Your task
Select and copy out every line in the records containing "Popular".

Provided data
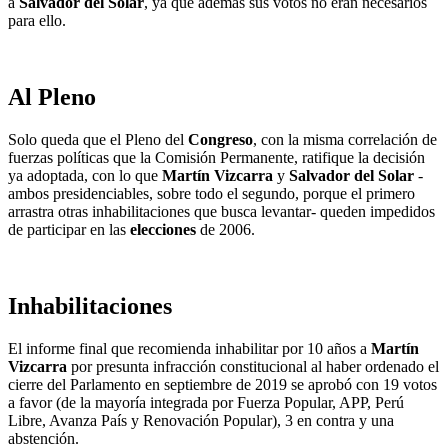
a
Salvador del Solar
, ya que además sus votos no eran necesarios
para ello.
Al Pleno
Solo queda que el Pleno del
Congreso
, con la misma correlación de
fuerzas políticas que la Comisión Permanente, ratifique la decisión
ya adoptada, con lo que
Martín Vizcarra
y
Salvador del Solar
-
ambos presidenciables, sobre todo el segundo, porque el primero
arrastra otras inhabilitaciones que busca levantar- queden impedidos
de participar en las
elecciones
de 2006.
Inhabilitaciones
El informe final que recomienda inhabilitar por 10 años a
Martín
Vizcarra
por presunta infracción constitucional al haber ordenado el
cierre del Parlamento en septiembre de 2019 se aprobó con 19 votos
a favor (de la mayoría integrada por Fuerza Popular, APP, Perú
Libre, Avanza País y Renovación Popular), 3 en contra y una
abstención.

Expected output
a favor (de la mayoría integrada por Fuerza Popular, APP, Perú
Libre, Avanza País y Renovación Popular), 3 en contra y una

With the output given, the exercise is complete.